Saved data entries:

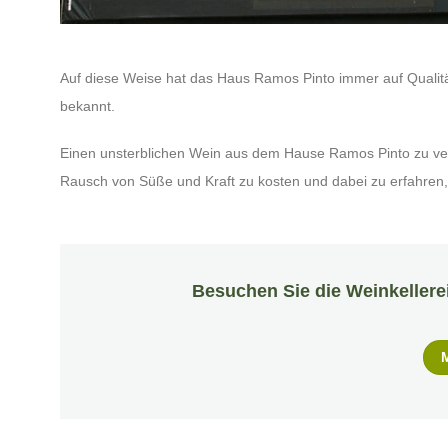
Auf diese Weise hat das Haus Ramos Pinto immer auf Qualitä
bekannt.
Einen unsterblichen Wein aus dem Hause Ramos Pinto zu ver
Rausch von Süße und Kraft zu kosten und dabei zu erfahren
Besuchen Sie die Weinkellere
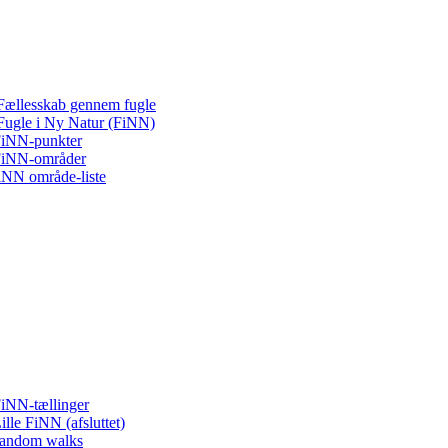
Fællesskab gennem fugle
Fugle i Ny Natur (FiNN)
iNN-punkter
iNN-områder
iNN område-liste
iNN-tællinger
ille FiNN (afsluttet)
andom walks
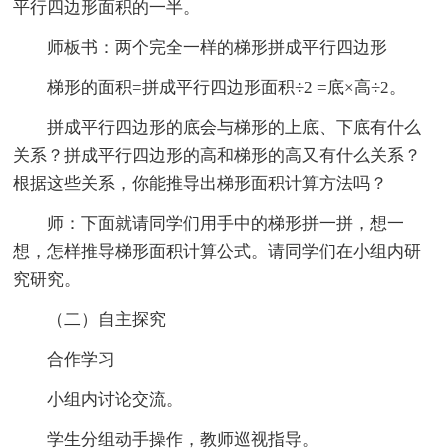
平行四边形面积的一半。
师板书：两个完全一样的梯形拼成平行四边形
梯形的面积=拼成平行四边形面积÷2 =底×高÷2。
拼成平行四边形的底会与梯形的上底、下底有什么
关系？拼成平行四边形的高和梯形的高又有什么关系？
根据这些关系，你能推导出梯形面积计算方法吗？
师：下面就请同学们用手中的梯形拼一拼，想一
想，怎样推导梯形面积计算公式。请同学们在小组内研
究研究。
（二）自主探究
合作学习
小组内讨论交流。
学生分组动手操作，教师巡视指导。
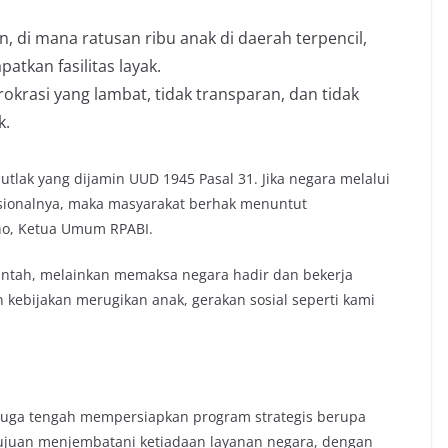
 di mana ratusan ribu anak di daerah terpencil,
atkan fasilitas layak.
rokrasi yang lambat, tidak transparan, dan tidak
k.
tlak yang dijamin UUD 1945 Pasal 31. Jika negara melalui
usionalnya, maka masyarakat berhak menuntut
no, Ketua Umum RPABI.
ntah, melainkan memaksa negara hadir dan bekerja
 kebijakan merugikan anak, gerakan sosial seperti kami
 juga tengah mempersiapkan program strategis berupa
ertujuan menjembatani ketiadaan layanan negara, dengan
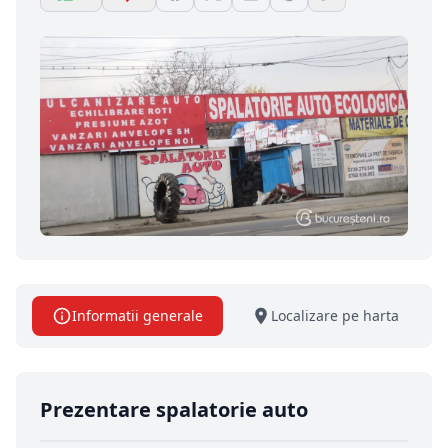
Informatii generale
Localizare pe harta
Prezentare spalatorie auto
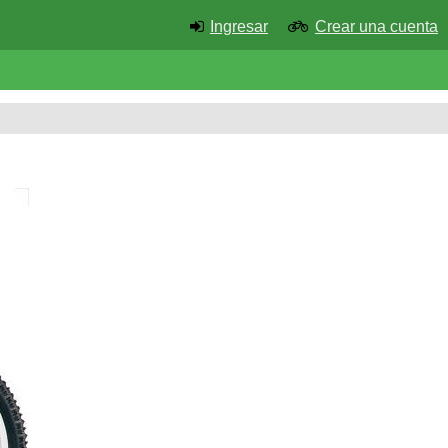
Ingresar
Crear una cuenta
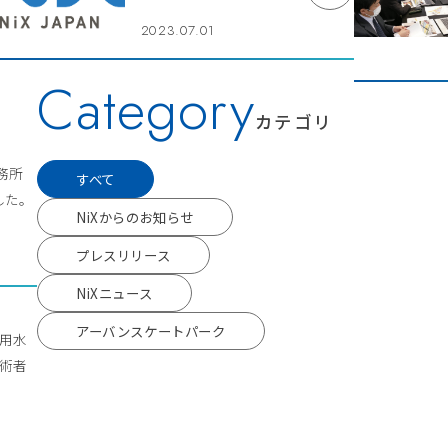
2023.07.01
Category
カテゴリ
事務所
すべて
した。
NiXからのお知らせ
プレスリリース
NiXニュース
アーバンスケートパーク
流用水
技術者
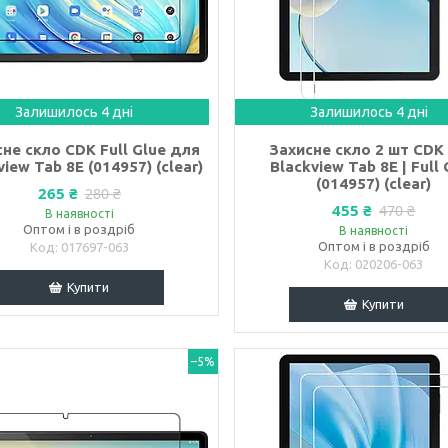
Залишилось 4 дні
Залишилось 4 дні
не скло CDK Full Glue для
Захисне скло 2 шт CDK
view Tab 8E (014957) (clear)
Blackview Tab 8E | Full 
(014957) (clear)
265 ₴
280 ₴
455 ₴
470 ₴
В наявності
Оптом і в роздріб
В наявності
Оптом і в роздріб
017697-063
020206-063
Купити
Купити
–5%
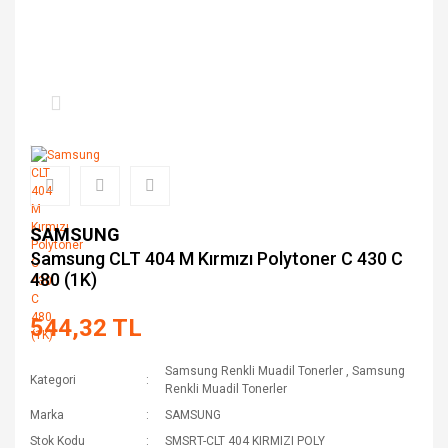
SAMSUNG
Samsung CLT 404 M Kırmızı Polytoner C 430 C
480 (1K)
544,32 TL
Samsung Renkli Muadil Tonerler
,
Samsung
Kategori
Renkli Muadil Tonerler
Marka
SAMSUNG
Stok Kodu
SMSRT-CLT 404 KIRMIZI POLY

TO-DO ITEM:
Copy out every line above character for character, across all blocks, leaving out the pictures.

YOUR RESPONSE:
Auf diese Weise hat das Haus Ramos Pinto immer auf Qualitä
bekannt.
Einen unsterblichen Wein aus dem Hause Ramos Pinto zu ver
Rausch von Süße und Kraft zu kosten und dabei zu erfahren
Besuchen Sie die Weinkellere
Fællesskab gennem fugle
Fugle i Ny Natur (FiNN)
iNN-punkter
iNN-områder
iNN område-liste
iNN-tællinger
ille FiNN (afsluttet)
andom walks
平行四边形面积的一半。
师板书：两个完全一样的梯形拼成平行四边形
梯形的面积=拼成平行四边形面积÷2 =底×高÷2。
拼成平行四边形的底会与梯形的上底、下底有什么
关系？拼成平行四边形的高和梯形的高又有什么关系？
根据这些关系，你能推导出梯形面积计算方法吗？
师：下面就请同学们用手中的梯形拼一拼，想一
想，怎样推导梯形面积计算公式。请同学们在小组内研
究研究。
（二）自主探究
合作学习
小组内讨论交流。
学生分组动手操作，教师巡视指导。
 di mana ratusan ribu anak di daerah terpencil,
atkan fasilitas layak.
rokrasi yang lambat, tidak transparan, dan tidak
k.
tlak yang dijamin UUD 1945 Pasal 31. Jika negara melalui
usionalnya, maka masyarakat berhak menuntut
no, Ketua Umum RPABI.
ntah, melainkan memaksa negara hadir dan bekerja
 kebijakan merugikan anak, gerakan sosial seperti kami
 juga tengah mempersiapkan program strategis berupa
ertujuan menjembatani ketiadaan layanan negara, dengan
Informatii generale
Localizare pe harta
Prezentare spalatorie auto
Ingresar
Crear una cuenta
2023.07.01
Category
カテゴリ
事務所
すべて
した。
NiXからのお知らせ
プレスリリース
NiXニュース
アーバンスケートパーク
流用水
技術者
Залишилось 4 дні
Залишилось 4 дні
не скло CDK Full Glue для
Захисне скло 2 шт CDK
view Tab 8E (014957) (clear)
Blackview Tab 8E | Full 
(014957) (clear)
265 ₴
280 ₴
455 ₴
470 ₴
В наявності
Оптом і в роздріб
В наявності
Оптом і в роздріб
017697-063
020206-063
Купити
Купити
–5%
SAMSUNG
Samsung CLT 404 M Kırmızı Polytoner C 430 C
480 (1K)
544,32 TL
Samsung Renkli Muadil Tonerler
,
Samsung
Kategori
Renkli Muadil Tonerler
Marka
SAMSUNG
Stok Kodu
SMSRT-CLT 404 KIRMIZI POLY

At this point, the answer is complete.